Revers de la médaille, l’autoédition impose un travail considérable. C’est une tâche colossale (et insoupçonnée la plupart du temps) où l’écriture ne représente qu’une petite partie du travail : corrections, mise en page, 4ème de couv, couverture, promotion… Et si elle veut acquérir ses lettres de noblesse, l’auteur doit être particulièrement vigilant sur la qualité de ses parutions. L’autoédition est mal vue alors qu’elle correspond à une évolution. Elle doit donc être exigeante pour ne pas laisser prise aux préjugés négatifs.
Un autre inconvénient, c’est l’espoir minime d’émerger au milieu d’une production prolifique. Mais n’est-ce pas la difficulté que rencontrent les petites maisons d’édition dans lesquelles les moyens ne sont pas à la hauteur de la passion ?
Alors, cherchons à faire bien sans y attacher d’importance. Roberto Bolaño n’écrivait-il pas : « Garder courage, en sachant au préalable qu’on sera vaincu, et aller au combat : c’est ça la littérature. »
Comment faites-vous pour être un peu moins inconnu ?
Je compte sur vous !
Trêve de plaisanterie ! Quand je me suis mis à écrire des romans, ce qui importait pour moi était de savoir si je faisais pire que les autres. Des encouragements m’ont poussé à poursuivre. Ce n’est pas à moi de dire si je suis un écrivain. Moi, j’écris des histoires et j’espère offrir un moment plaisant au lecteur.
Un ami éditeur, à qui je confiais – un peu fatigué par une promotion chronophage et désespérante – que l’essentiel pour l’auteur était d’écrire, m’a répondu : « Et aussi d’être lu ! » Alors, j’essaie d’activer des relais, qu’ils soient physiques (les salons, les librairies,…) ou numériques (les réseaux sociaux). Suite au Salon des Indés de Lyon, nous avons décidé à quelques-uns de créer un collectif d’auteurs indépendants (l’oxymore n’est pas loin) ‑ l’union fait la force ! ‑ avec des projets particuliers d’animation : des interviews sur des chaînes Youtube sur l’écriture et les étapes de construction, des chroniques sur les réseaux sociaux, des séances de dédicace en commun, etc. Ce projet est en train de se structurer.
L’essentiel, pour moi, reste dans le plaisir offert au lecteur. S’ils sont nombreux, ce sera merveilleux. Sinon, le battement d’aile de papillon créé sera déjà une satisfaction.
Avez-vous un autre livre en tête, un autre projet d’écriture ?
La suite d’Un curieux grain de sable est en phase d’écriture.
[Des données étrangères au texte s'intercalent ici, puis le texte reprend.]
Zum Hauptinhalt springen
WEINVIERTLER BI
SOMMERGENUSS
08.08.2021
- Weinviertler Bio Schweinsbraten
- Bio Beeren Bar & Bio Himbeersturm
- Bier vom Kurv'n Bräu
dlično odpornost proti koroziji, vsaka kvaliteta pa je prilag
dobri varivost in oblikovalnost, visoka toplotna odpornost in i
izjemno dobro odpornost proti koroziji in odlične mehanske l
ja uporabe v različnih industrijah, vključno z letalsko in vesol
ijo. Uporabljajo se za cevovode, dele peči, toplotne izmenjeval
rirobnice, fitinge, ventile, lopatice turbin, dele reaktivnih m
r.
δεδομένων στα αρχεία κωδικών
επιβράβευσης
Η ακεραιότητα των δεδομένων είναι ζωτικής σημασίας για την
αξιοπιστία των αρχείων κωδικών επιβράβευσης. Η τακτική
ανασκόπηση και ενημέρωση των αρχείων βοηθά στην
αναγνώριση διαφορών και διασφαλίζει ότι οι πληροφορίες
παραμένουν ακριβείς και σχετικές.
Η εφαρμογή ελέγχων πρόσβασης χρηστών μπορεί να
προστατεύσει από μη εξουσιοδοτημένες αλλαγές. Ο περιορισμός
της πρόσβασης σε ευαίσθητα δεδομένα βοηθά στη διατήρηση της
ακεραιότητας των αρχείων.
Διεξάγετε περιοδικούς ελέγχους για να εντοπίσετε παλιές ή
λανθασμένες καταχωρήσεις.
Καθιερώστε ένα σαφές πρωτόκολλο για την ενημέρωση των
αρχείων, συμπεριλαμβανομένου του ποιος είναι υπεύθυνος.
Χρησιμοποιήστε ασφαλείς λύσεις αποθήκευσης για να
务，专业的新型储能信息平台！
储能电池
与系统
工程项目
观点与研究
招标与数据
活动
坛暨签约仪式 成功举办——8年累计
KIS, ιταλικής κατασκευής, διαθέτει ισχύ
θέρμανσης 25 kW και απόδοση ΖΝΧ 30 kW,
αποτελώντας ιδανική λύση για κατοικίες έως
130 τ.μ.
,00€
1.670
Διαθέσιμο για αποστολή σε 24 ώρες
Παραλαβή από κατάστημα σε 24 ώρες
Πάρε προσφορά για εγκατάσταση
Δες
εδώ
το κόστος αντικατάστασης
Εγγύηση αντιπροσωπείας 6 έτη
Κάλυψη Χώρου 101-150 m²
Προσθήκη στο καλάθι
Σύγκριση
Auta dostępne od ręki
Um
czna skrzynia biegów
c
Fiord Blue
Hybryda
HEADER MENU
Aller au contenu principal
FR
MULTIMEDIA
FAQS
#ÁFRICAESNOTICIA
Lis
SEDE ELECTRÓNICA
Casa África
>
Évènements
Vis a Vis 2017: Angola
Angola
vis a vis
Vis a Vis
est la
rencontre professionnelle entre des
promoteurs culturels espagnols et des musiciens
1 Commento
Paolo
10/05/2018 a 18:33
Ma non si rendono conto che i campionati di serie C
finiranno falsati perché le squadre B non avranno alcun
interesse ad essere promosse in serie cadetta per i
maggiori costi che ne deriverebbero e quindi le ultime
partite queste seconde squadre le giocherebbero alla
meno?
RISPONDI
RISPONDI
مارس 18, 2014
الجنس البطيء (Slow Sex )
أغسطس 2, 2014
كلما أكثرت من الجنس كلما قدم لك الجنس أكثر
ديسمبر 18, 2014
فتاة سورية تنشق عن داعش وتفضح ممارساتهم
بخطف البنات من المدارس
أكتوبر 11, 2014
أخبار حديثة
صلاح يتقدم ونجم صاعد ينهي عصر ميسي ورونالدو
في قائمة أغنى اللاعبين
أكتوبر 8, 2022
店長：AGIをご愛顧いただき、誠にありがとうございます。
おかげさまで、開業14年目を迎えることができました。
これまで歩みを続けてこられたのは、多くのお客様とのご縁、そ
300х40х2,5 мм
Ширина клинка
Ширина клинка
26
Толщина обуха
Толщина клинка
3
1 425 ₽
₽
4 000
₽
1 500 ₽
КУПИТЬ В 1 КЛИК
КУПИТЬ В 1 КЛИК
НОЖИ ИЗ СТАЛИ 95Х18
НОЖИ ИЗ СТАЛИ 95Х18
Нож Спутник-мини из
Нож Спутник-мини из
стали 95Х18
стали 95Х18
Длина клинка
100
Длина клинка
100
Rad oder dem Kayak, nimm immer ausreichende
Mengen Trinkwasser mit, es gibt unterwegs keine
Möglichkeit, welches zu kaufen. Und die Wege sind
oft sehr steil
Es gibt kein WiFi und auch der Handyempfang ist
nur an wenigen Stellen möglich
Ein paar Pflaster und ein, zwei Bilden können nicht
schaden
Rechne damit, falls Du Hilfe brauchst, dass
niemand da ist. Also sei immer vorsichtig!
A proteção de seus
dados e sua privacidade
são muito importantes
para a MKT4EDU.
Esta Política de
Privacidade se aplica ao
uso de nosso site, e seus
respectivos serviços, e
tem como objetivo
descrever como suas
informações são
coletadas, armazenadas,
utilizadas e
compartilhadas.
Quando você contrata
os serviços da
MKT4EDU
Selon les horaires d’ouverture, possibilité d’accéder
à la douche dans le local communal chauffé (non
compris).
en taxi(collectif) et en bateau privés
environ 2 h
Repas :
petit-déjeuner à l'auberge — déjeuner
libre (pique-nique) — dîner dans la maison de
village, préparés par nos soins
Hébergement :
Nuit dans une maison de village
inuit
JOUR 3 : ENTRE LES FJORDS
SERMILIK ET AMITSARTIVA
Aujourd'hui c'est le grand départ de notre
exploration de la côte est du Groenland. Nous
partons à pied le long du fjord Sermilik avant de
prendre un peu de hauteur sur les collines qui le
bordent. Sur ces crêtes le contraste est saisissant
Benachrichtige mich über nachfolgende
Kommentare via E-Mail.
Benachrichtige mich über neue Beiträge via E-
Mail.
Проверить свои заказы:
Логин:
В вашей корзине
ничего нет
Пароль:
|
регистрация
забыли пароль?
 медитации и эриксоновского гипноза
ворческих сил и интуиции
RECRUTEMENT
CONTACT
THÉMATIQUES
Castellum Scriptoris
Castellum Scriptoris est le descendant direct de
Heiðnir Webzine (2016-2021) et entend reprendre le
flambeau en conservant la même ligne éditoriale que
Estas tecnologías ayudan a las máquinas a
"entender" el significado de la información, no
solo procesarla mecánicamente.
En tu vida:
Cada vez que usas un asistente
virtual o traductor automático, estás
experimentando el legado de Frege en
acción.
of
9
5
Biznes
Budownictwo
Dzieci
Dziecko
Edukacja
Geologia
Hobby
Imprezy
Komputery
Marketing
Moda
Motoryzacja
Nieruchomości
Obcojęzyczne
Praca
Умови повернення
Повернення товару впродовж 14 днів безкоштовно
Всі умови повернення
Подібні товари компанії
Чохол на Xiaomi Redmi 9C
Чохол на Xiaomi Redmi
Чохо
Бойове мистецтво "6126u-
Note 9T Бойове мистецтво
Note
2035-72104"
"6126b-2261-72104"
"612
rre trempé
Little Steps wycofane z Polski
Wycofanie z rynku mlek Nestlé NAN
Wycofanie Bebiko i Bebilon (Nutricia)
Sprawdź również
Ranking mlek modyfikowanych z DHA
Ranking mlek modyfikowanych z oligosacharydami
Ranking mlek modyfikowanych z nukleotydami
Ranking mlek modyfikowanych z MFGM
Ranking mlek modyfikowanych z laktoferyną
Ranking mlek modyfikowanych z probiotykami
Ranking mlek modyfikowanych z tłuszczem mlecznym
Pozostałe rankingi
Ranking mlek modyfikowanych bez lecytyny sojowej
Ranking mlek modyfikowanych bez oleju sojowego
Je ne veux pas évoquer de date de parution car les événements que nous avons vécus ces derniers mois ont perturbé son avancement. J’espère encore une sortie au cours de 2021.
Et deux autres romans commencent à mûrir. Des notes s’accumulent.
J’ai mis du temps à trouver le temps d’écrire mais je n’ai pas envie d’arrêter, si j’en ai la possibilité (le décès brutal d’un ami cher cet été m’a bien fait comprendre que la vie ne nous appartient pas. L’essentiel n’est-il pas alors de savoir à quoi et comment occuper le temps qui nous est offert ?)
Comme les petits-enfants d’Hippolyte dans Danse, danse, montagne agile, je suis en apprentissage, curieux de tout, en éveil.